Emergency services presented a united front at a lunchtime protest on Thursday against plans to part-privatise Shellharbour Hospital.
Firefighters joined doctors, nurses and general hospital staff in opposition to state government plans to get private operators to redevelop and run the hospital.
The Baird government also remains committed to going ahead with public-private partnerships at Maitland, Wyong and Bowral hospitals.
Fire Brigade Employees Union state president – and Dapto firefighter – Darin Sullivan said many of his colleagues were concerned about the ‘’sell off’’ of public assets.
“Some of our local firefighters were able to join hospital staff (on Thursday) while many local paramedics and police have also offered their support,’’ he said.

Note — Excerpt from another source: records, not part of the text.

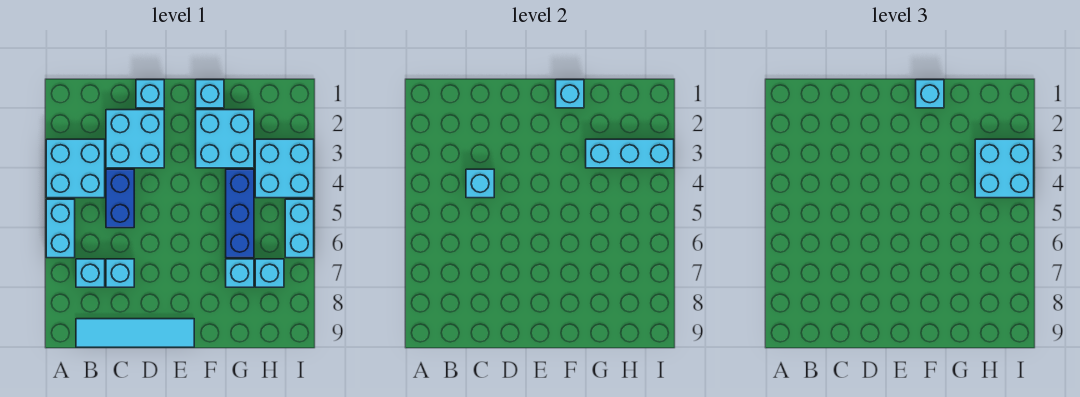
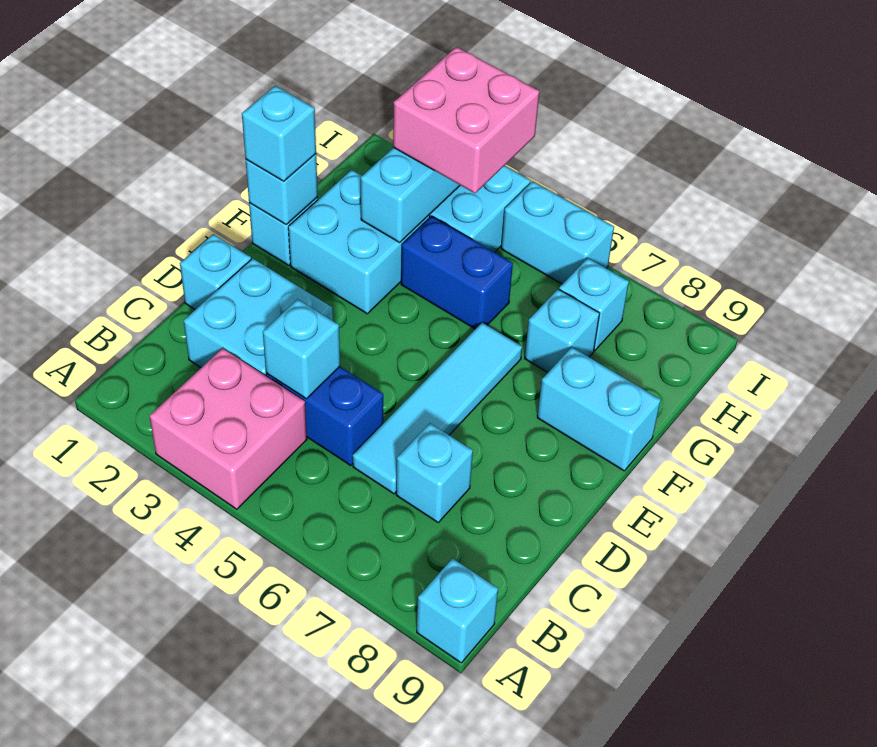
cyan brick A3:B4 level 1 -> pink brick A3:B4 level 1
cyan brick A5:A6 level 1 -> cyan brick F8:F9 level 1
cyan brick B7 level 1 -> cyan brick A9 level 1
cyan tile B9:E9 level 1 -> cyan tile C6:F6 level 1
blue brick G4:G6 level 1 -> blue brick G4:G5 level 1
cyan brick H3:I4 level 3 -> pink brick H3:I4 level 3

“For emergency services facing our own budget cuts and attacks from this government, it’s certainly concerning to have that next phase of care we’re involved with being undermined.
“It’s a strong part of the fabric of our society that people can be treated in the public health system if they require it.
“The selling off of such an important public asset would further undermine universal healthcare for NSW.’’
South Coast Labour Council secretary Arthur Rorris said emergency services staff worked tirelessly to keep the community safe, and healthy.
“Once we sell off the hospital the key driver becomes profit and that’s money that comes out of our wallets and into the hands of multinational corporations,’’ he said.
“The worst thing about this is that those profits inevitably will stand in the way of the best health outcomes for our community and that should concern everyone.’’
NSW Nurses and Midwives Association Shellharbour mental health branch president Glenn Hayes said the union wanted answers.
“Since the announcement on September 15, there’s been no staff or community consultation,’’ he said.
“We’ve asked numerous questions about what it will mean for service delivery and standards and we’ve had no response.’’
However Parliamentary secretary for the Illawarra Gareth Ward called it a ‘’fear and smear’’ campaign.
“It’s much like the Medicare scare campaign in the lead-up to the last election,’’ he said.
“While Medicare is here to stay, there’s also no agenda to privatise the hospital – it will remain 100 per cent owned by the public.
“What we’re proposing is to work in partnership with the private sector to enable us to provide new services for patients and new opportunities for staff.’’
Health unions expect hundreds at a protest rally against the plan at Benson Basin from noon on Sunday.